Seema often gets epileptic seizures. And since the death of Suresh, her health has deteriorated. “I can’t even do a job due to my health condition. I don’t want my son to drop out, but I don’t have any money,” she said.
‘My husband left nothing for me and my 6 daughters’
Anita Surytal (in pic, with children), a 30-year-old, works 8-9 hours a day in a factory in Hingoli to earn Rs 200 daily.
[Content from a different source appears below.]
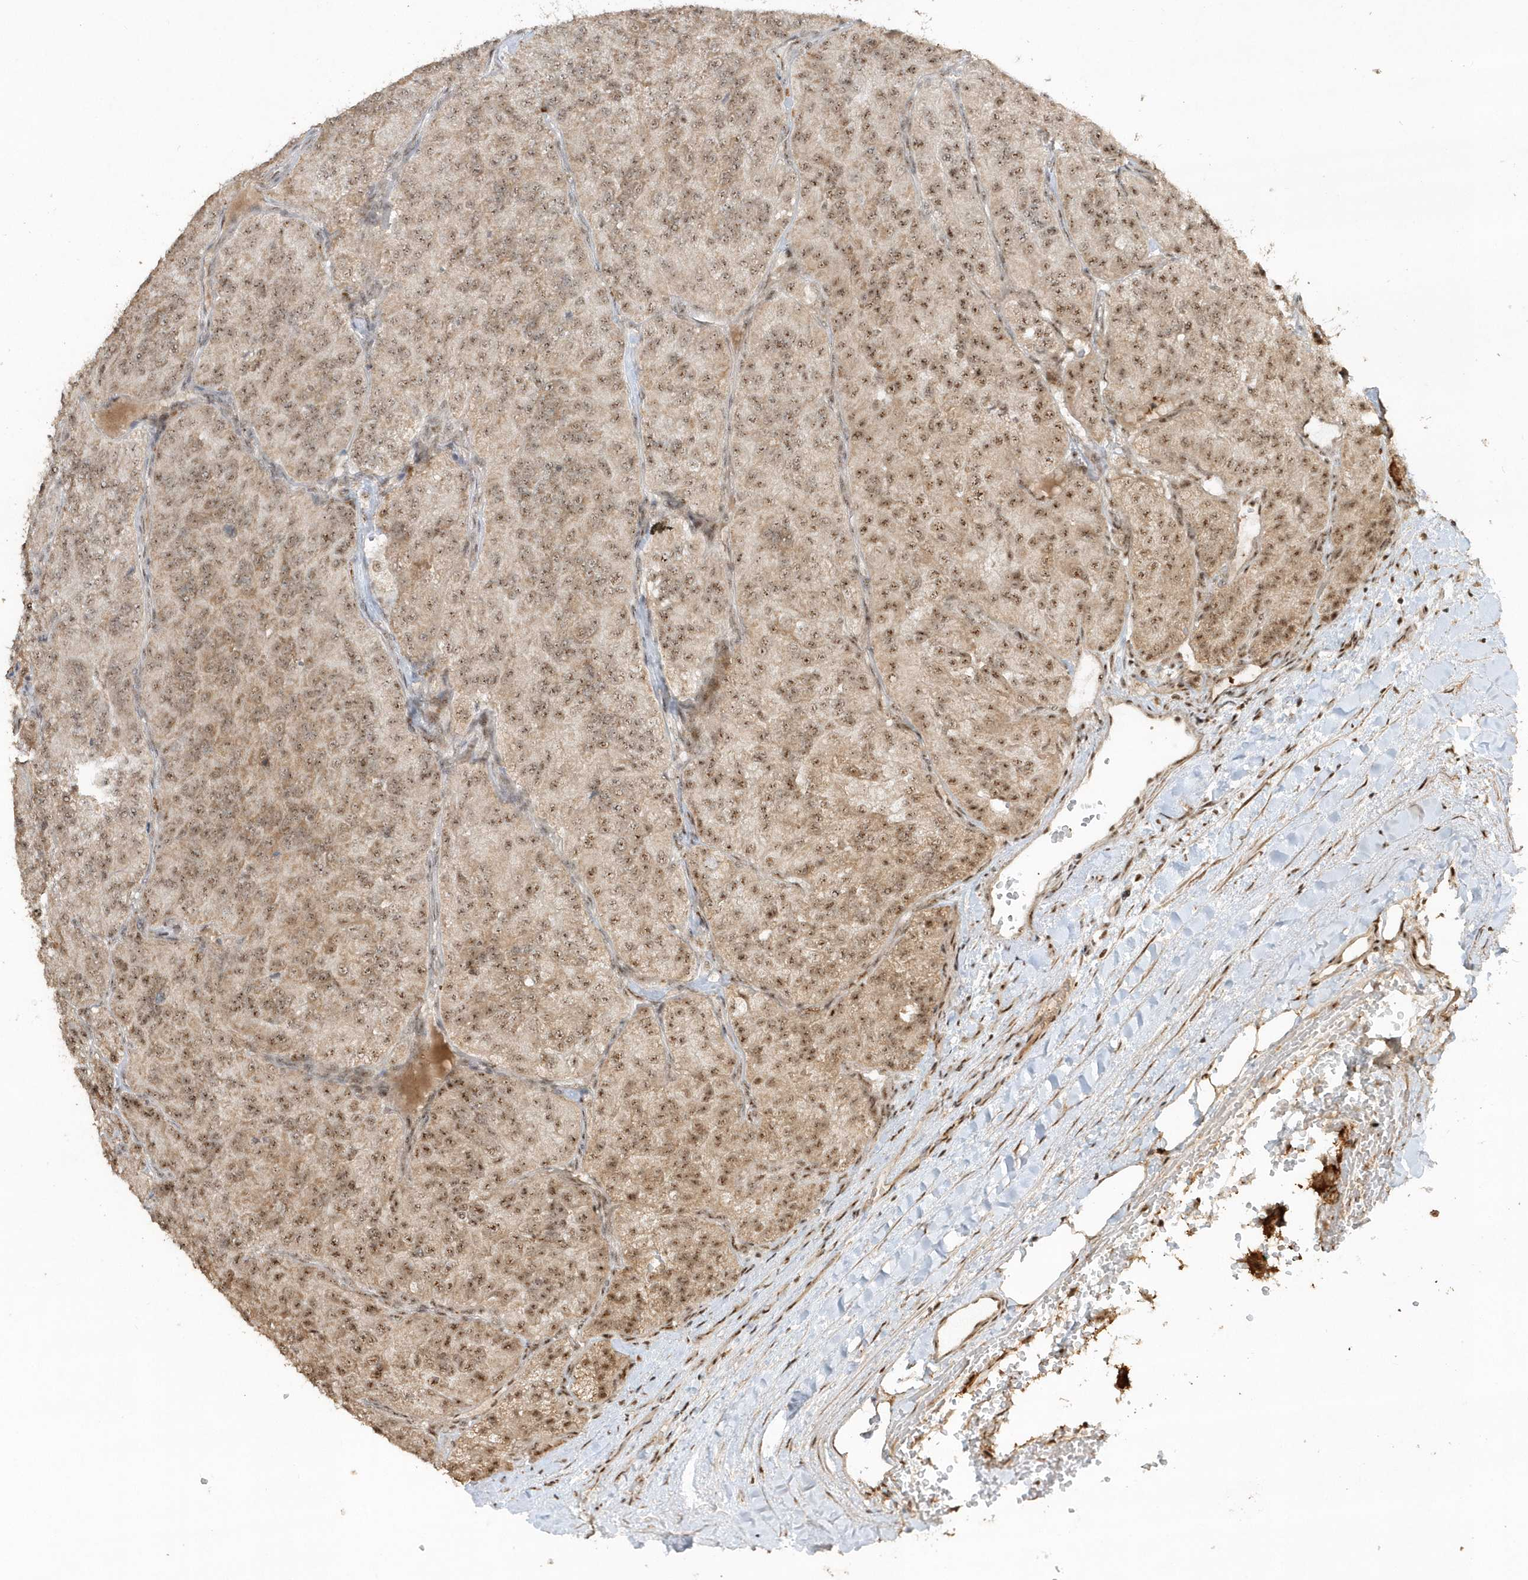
{"staining": {"intensity": "moderate", "quantity": ">75%", "location": "nuclear"}, "tissue": "renal cancer", "cell_type": "Tumor cells", "image_type": "cancer", "snomed": [{"axis": "morphology", "description": "Adenocarcinoma, NOS"}, {"axis": "topography", "description": "Kidney"}], "caption": "Tumor cells reveal medium levels of moderate nuclear positivity in about >75% of cells in renal cancer.", "gene": "POLR3B", "patient": {"sex": "female", "age": 63}}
But that isn’t enough to feed her six daughters. Since her husband’s death in April due to Covid-19, they are mostly surviving on fermented rice.
“I was only 15 when my parents forced me into marriage. I had my first daughter when I was 16,” she said.
But as her husband, a daily wage earner, wanted a son, she gave birth every alternate year. After her husband’s death, the entire responsibility of feeding her children has fallen on her shoulders. “I don’t have support from my in-laws as I failed to give birth to a son,” she said.
Their hut is dilapidated. Every time it rains, they fear the roof might give way.
Anita plans to repair the hut once she gets the ex-gratia amount of Rs 50,000 from the government. “My husband has left us nothing,” she said.
Under Mission Vatsalya scheme, officers from the women and child department are supposed to help such needy widows. But like many others, Anita is yet to get their assistance.
‘Running tea stall with autistic daughter, can’t pay power bills’
Ayushi Roshan Mishra (in pic, with daughter), 19-year-old resident of Desaiganj, Gadchiroli, always got extra care from her father Roshan Mishra because of her autism. But since his death, Ayushi has been working with her mother in a tea stall.
“Due to financial constraints, I haven’t been able to pay the electricity bill for three months. Every time the officers come to cut the connection, I beg them not to do so,” said Rohini Roshan Mishra, Ayushi’s mother.
Roshan, a carpenter, died of Covid-19 on April 20. Within 10 days, his mother also succumbed to the infection.
“Somehow, I am trying to arrange for meals. But I had to stop my daughter’s medication due to monetary problems,” said Rohini.